My first year of college when I met Parker, Chelsea knew all the best study spots, and was eager to help me find my classes.
She advised me which professors to avoid and saved me seats at football games.
Sometimes it felt as if I were a pet project for her.
Someone to take under her wing and help her feel more elevated.
Then, I would feel guilty about thinking that way of her, because she’s so damn nice.
The kind of perfect that made me constantly question her motives—and the sort of kind that proved me wrong time and time again.
She’s intimidating. A year older than me, and seemingly always put together.
Chelsea has perfect skin, never misses a blow out or a manicure.
I have a terrible habit of shopping for jewelry but forgetting to wear it.
Chelsea never fails to dawn earrings, necklaces, rings, and bracelets—she’s never not sparkling. Plus, she always smells like vanilla.
I honestly don’t know why she’s taken such an interest in getting together after I left Berkeley.
She’s been checking in on me a couple times a week ever since I came home.
I avoided talking about our breakup and told her I wasn’t coming back.
She vowed that she didn’t care to know, she just wanted to ensure I was okay.
In the months since, she hasn’t even brought up Parker’s name.

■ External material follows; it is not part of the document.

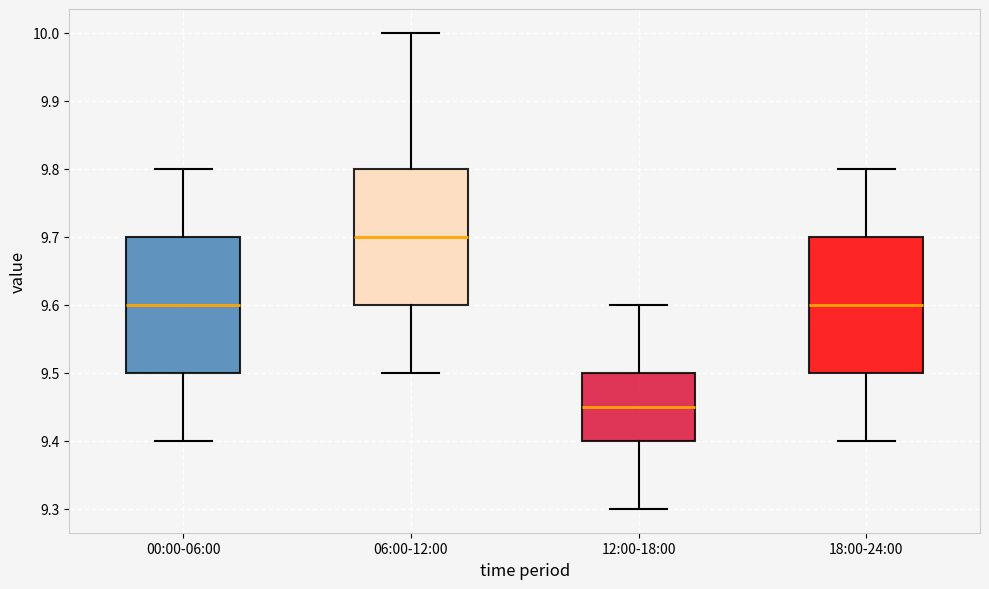

Reading left to right, read every box against the y-axis: the position of its median line, the range the box covers, and the ends of its whiskers. The values are not printed on the chart, so give them approximately, as read against the axis.

00:00-06:00: median 9.60, box 9.50 to 9.70, whiskers 9.40 to 9.80
06:00-12:00: median 9.70, box 9.60 to 9.80, whiskers 9.50 to 10.00
12:00-18:00: median 9.45, box 9.40 to 9.50, whiskers 9.30 to 9.60
18:00-24:00: median 9.60, box 9.50 to 9.70, whiskers 9.40 to 9.80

We chat about our summer plans, my job at Honeysuckle, assisting Penelope, and which schools I submitted transfer applications to. Apparently, Chelsea is attending University of Southern California for grad school, and hopes that if I stick nearby, we can get together often.

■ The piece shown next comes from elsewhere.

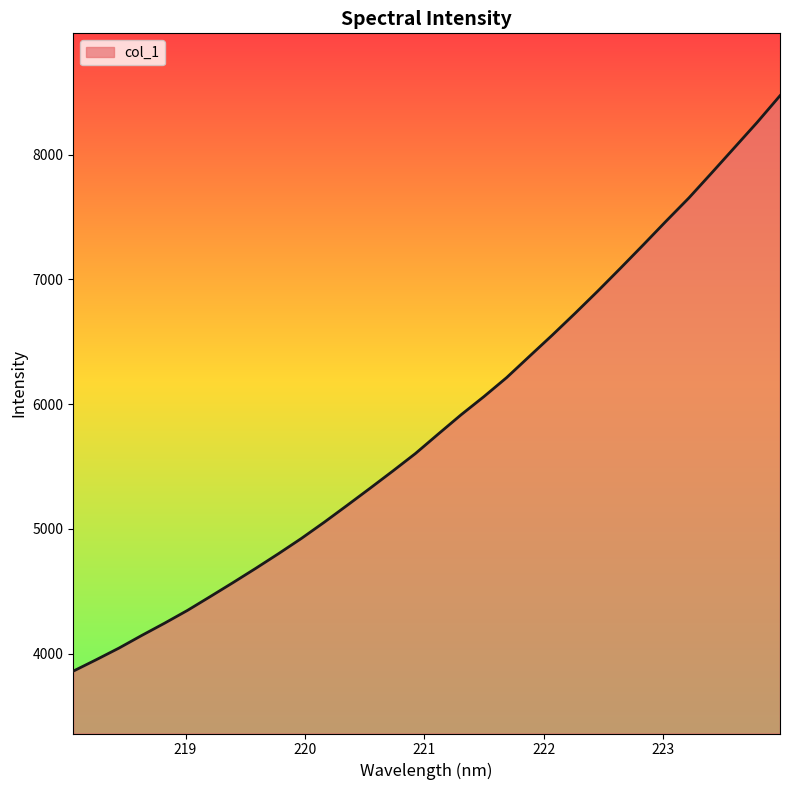

What is the minimum value shown in the chart?

3860.0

It’s been a pleasant surprise to know her interest in me went beyond her friendship with my ex, but I’m nervous to see her nonetheless.
Despite her kindness, I’ve never felt like I held a candle to her. Never felt like I could measure up to her effortless perfection.
I comb my fingers through my long, blond hair that I forgot to brush this morning, still half-crimped from the loose braid I slept in last night, ensuring my strands cover the hickey on my collarbone because I don’t trust the concealer I covered it with to hold up.
When I pull my hands away, my eyes snag on the grown-out, chipped nail polish on my fingers, and the wrinkles in my sundress.
I’m suddenly questioning whether or not I should’ve worn sneakers with this outfit.
My stomach lurches as the front door swings open and Chelsea floats inside.
Sure enough, she’s glowing. Almost levitating around the patrons and tables, as if carried by clouds as she makes her way toward me.
I stand, feeling microscopic as she beams, squealing with delight and pulling me into her arms. She towers above me, because she wore a pair of wedges that likely have her pushing six feet tall.
She smells like vanilla and some kind of delicious hair oil—the likely reason why her brunette strands are so silky when they brush over my knuckles locked around her back.
“Willow.” She squeezes me. “I am so happy to see you.”
“Me too.” A mousey sheen coats my voice, and I’m suddenly reminded why I never quite felt myself up there in Berkeley.